*BRIEF*.
A complete answer retypes each of the records below precisely and includes none of the pictures.

########################################

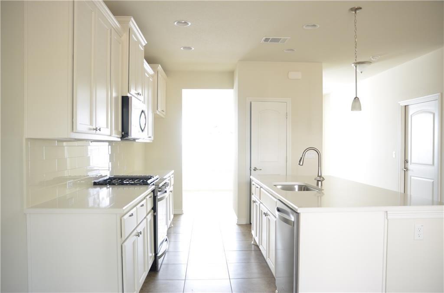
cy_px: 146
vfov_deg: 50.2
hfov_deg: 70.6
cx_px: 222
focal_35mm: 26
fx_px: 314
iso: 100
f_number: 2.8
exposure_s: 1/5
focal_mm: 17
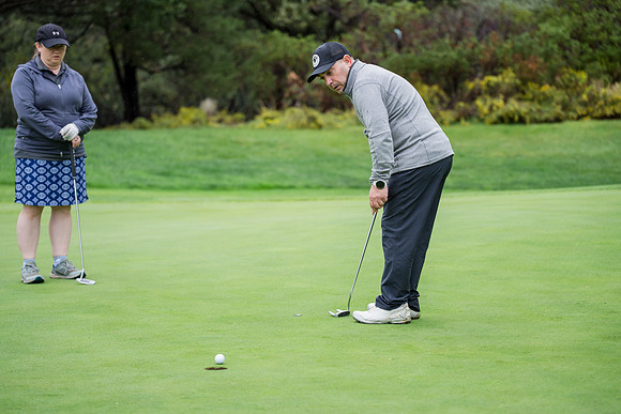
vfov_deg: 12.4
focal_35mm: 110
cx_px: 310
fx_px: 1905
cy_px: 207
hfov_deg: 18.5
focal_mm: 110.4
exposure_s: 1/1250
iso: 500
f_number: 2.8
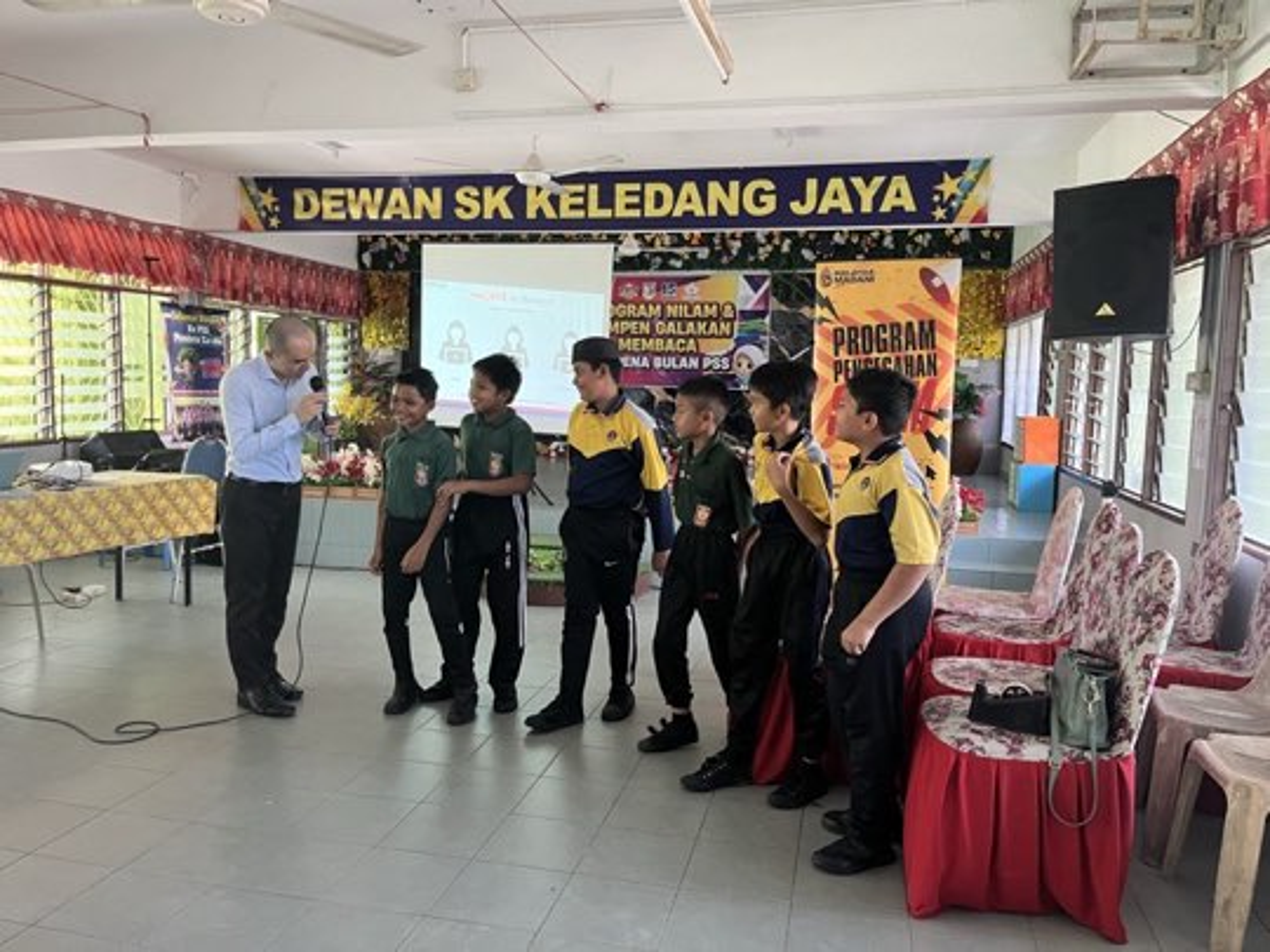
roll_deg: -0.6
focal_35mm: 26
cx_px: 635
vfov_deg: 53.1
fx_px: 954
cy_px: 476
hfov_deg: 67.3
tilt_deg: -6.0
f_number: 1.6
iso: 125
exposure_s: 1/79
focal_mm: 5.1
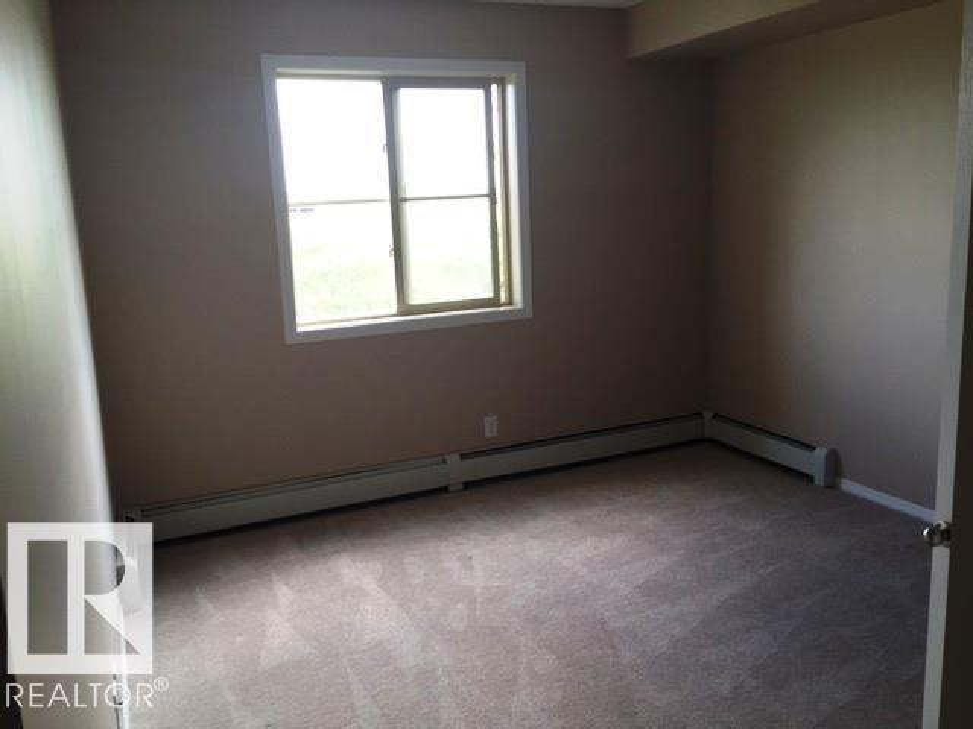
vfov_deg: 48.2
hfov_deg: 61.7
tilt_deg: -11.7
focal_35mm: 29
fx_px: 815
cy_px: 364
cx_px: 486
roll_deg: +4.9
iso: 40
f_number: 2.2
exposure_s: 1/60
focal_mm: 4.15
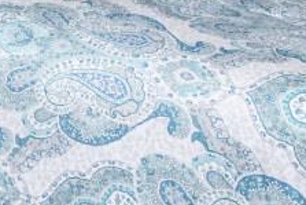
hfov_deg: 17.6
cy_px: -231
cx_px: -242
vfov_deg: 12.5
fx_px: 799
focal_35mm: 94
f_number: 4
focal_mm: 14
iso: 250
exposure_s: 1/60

########################################

*OUTPUT FOR THIS TASK*.
cy_px: 146
vfov_deg: 50.2
hfov_deg: 70.6
cx_px: 222
focal_35mm: 26
fx_px: 314
iso: 100
f_number: 2.8
exposure_s: 1/5
focal_mm: 17
vfov_deg: 12.4
focal_35mm: 110
cx_px: 310
fx_px: 1905
cy_px: 207
hfov_deg: 18.5
focal_mm: 110.4
exposure_s: 1/1250
iso: 500
f_number: 2.8
roll_deg: -0.6
focal_35mm: 26
cx_px: 635
vfov_deg: 53.1
fx_px: 954
cy_px: 476
hfov_deg: 67.3
tilt_deg: -6.0
f_number: 1.6
iso: 125
exposure_s: 1/79
focal_mm: 5.1
vfov_deg: 48.2
hfov_deg: 61.7
tilt_deg: -11.7
focal_35mm: 29
fx_px: 815
cy_px: 364
cx_px: 486
roll_deg: +4.9
iso: 40
f_number: 2.2
exposure_s: 1/60
focal_mm: 4.15
hfov_deg: 17.6
cy_px: -231
cx_px: -242
vfov_deg: 12.5
fx_px: 799
focal_35mm: 94
f_number: 4
focal_mm: 14
iso: 250
exposure_s: 1/60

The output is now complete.